Millennia is a turn-based empire-builder that draws inspiration from real history, with a touch of alternate history. However, one major concern is the tile economy. Every tile can be claimed by your cities for resource generation, but the limited space and lack of hybridization options lead to crowded and unrealistic city layouts.

Building Tall and Production Chains

Players can unlock ways to ‘build tall’ and create complex production chains, such as processing grain into flour. Trade between cities adds depth to gameplay, but it doesn’t fully alleviate the frustrations with the tile economy. The absence of districts like in Civ 6 leads to unwieldy city sprawl.

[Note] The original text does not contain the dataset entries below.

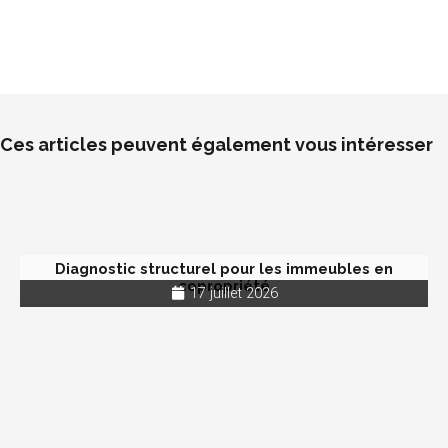
Ces articles peuvent également vous intéresser
Diagnostic structurel pour les immeubles en
copropriété
17 juillet 2026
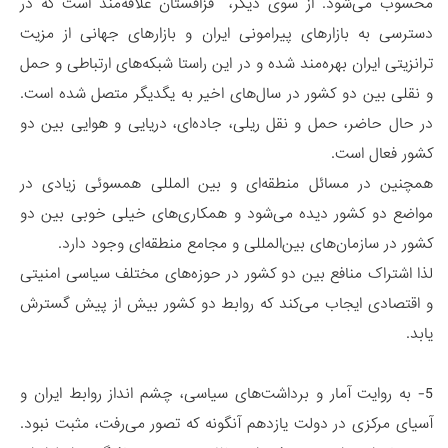
محسوب می‌شود. از سوی دیگر، قزاقستان علاقه‌مند است که در
دسترسی به بازارهای پیرامونی ایران و بازارهای جهانی از مزیت
ترانزیتی ایران بهره‌مند شده و در این راستا شبکه‌های ارتباطی و حمل
و نقلی بین دو کشور در سال‌های اخیر به یگدیگر متصل شده است.
در حال حاضر، حمل و نقل ریلی، جاده‌ای، دریایی و هوایی بین دو
کشور فعال است.
همچنین در مسائل منطقه‌ای و بین المللی همسوئی زیادی در
مواضع دو کشور دیده می‌شود و همکاری‌های خیلی خوبی بین دو
کشور در سازمان‌های بین‌المللی و مجامع منطقه‌ای وجود دارد.
لذا اشتراک منافع بین دو کشور در حوزه‌های مختلف سیاسی امنیتی
و اقتصادی ایجاب می‌کند که روابط دو کشور بیش از پیش گسترش
یابد.
5- به روایت آمار و برداشت‌های سیاسی، چشم انداز روابط ایران و
آسیای مرکزی در دولت یازدهم آنگونه که تصور می‌رفت، مثبت نبود.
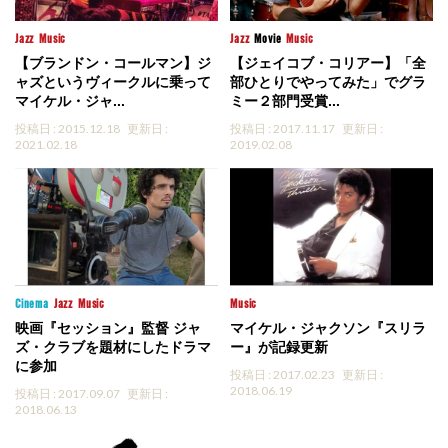
Jazz
Music
Jazz
Movie
Music
【ブランドン・コールマン】ジ
【ジェイコブ・コリアー】「全
ャズというヴィークルに乗って
部ひとりでやってみた」でグラ
マイケル・ジャ...
ミー２部門受賞...
投稿日 : 2015.12.18
更新日 :
投稿日 : 2017.11.17
更新日 :
2021.02.18
2019.02.08
Cinema
Jazz
Music
Music
映画『セッション』監督 ジャ
マイケル・ジャクソン『スリラ
ズ・クラブを題材にしたドラマ
ー』が記録更新
に参加
投稿日 : 2017.02.23
更新日 :
2018.06.19
投稿日 : 2017.09.07
更新日 :
2018.06.13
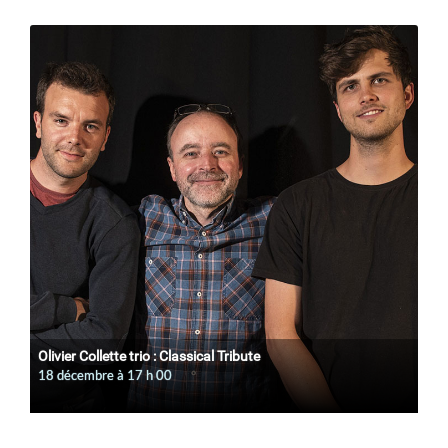
Olivier Collette trio : Classical Tribute
18 décembre à 17
h
00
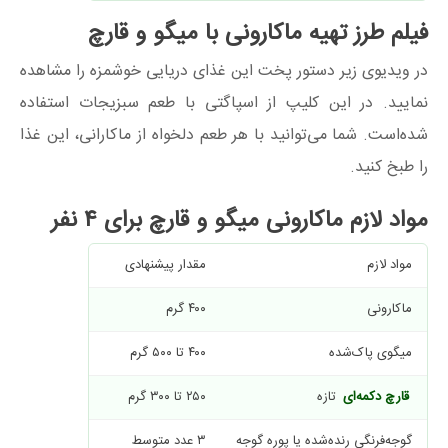
فیلم طرز تهیه ماکارونی با میگو و قارچ
در ویدیوی زیر دستور پخت این غذای دریایی خوشمزه را مشاهده
نمایید. در این کلیپ از اسپاگتی با طعم سبزیجات استفاده
شده‌است. شما می‌توانید با هر طعم دلخواه از ماکارانی، این غذا
را طبخ کنید.
مواد لازم ماکارونی میگو و قارچ برای ۴ نفر
مواد لازم
مقدار پیشنهادی
ماکارونی
۴۰۰ گرم
میگوی پاک‌شده
۴۰۰ تا ۵۰۰ گرم
قارچ دکمه‌ای
تازه
۲۵۰ تا ۳۰۰ گرم
گوجه‌فرنگی رنده‌شده یا پوره گوجه
۳ عدد متوسط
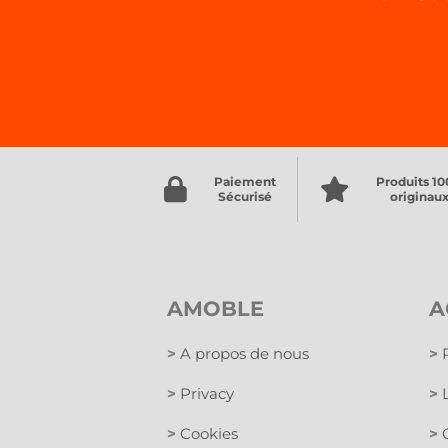
Paiement
Produits 1
Sécurisé
originau
AMOBLE
A
>
A propos de nous
>
P
>
Privacy
>
L
>
Cookies
>
C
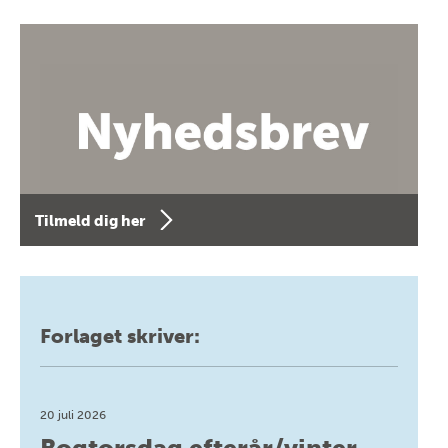
Tilmeld dig her
Forlaget skriver:
20 juli 2026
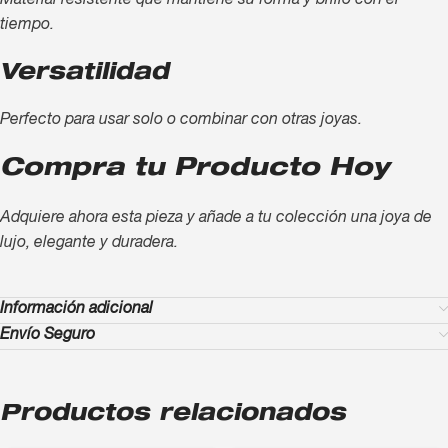
Material resistente que mantiene su forma y brillo con el
tiempo.
Versatilidad
Perfecto para usar solo o combinar con otras joyas.
Compra tu Producto Hoy
Adquiere ahora esta pieza y añade a tu colección una joya de
lujo, elegante y duradera.
Información adicional
Envío Seguro
Productos relacionados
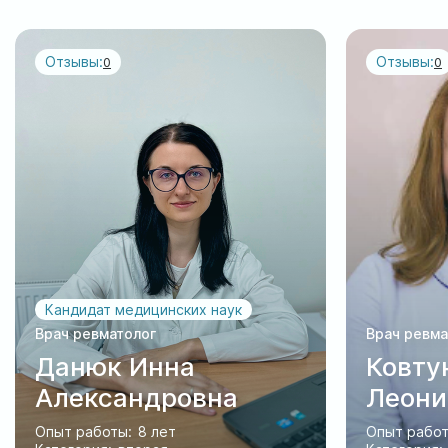
Отзывы:
Отзывы:
0
0
Кандидат медицинских наук
Врач ревматолог
Врач ревма
Данюк Инна
Ковту
Александровна
Леони
Опыт работы:
8 лет
Опыт работ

Resource Management Challenges

Clearing forests is only possible in the Information Age, which can be a hindrance when trying to optimize land for farming. Additionally, the introduction of confusing resources and the disjointed nature of education, knowledge, and specialists can be frustrating for players.

City Needs and Ages

Cities in Millennia have varying needs as they grow, from food and sanitation to education and internet access. While some make sense, others like social media boosting population growth can be confusing. Alternate ages offer unique experiences, but unlocking certain ones can be challenging.

Warfare and Performance

The AI in warfare is competent, but issues with turn order clarity and battle prediction can be frustrating. Late-game performance is a significant concern, with long wait times between turns on larger maps.

Campaign and Customization

The campaign set-up options are limited, with only 18 nations to choose from and restricted map generation choices. Customizing nations throughout the ages adds depth, but the lack of architectural differences and diverse leader personalities leaves the game feeling somewhat lacking in flavor.